RECORDS SUPPLIED:
============================================================

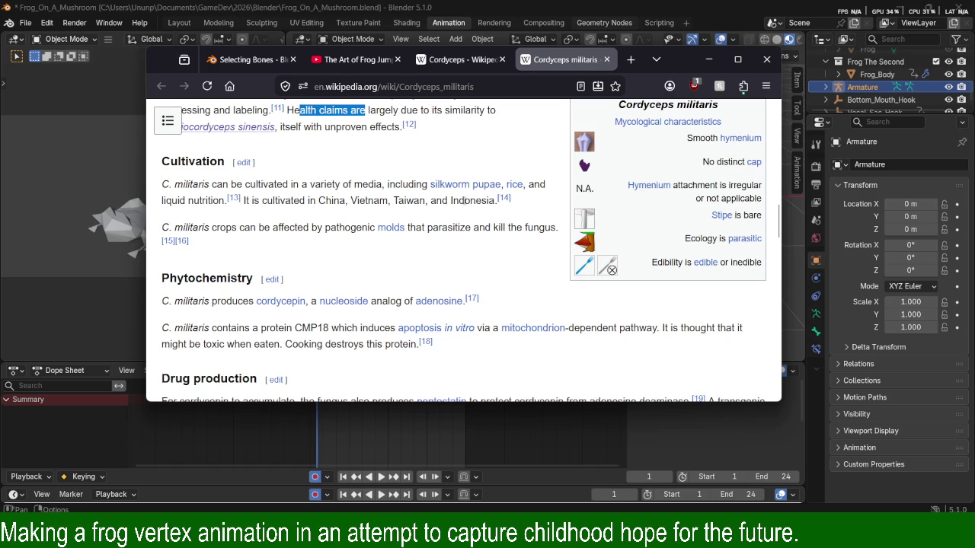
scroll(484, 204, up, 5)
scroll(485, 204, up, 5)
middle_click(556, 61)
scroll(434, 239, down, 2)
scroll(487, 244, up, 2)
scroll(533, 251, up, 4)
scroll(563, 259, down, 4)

============================================================

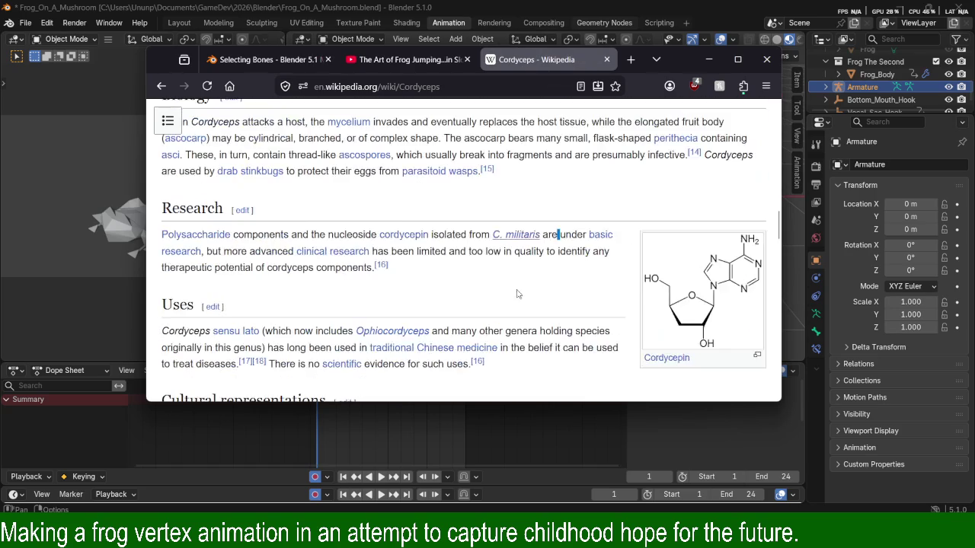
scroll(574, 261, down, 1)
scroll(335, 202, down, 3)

============================================================

EXERCISE DIRECTIONS: Begin with the line above that has "scroll(484, 204, up, 5)" and continue through the line that has "scroll(563, 259, down, 4)", setting each one down exactly. Stop there.

REPLY:
scroll(484, 204, up, 5)
scroll(485, 204, up, 5)
middle_click(556, 61)
scroll(434, 239, down, 2)
scroll(487, 244, up, 2)
scroll(533, 251, up, 4)
scroll(563, 259, down, 4)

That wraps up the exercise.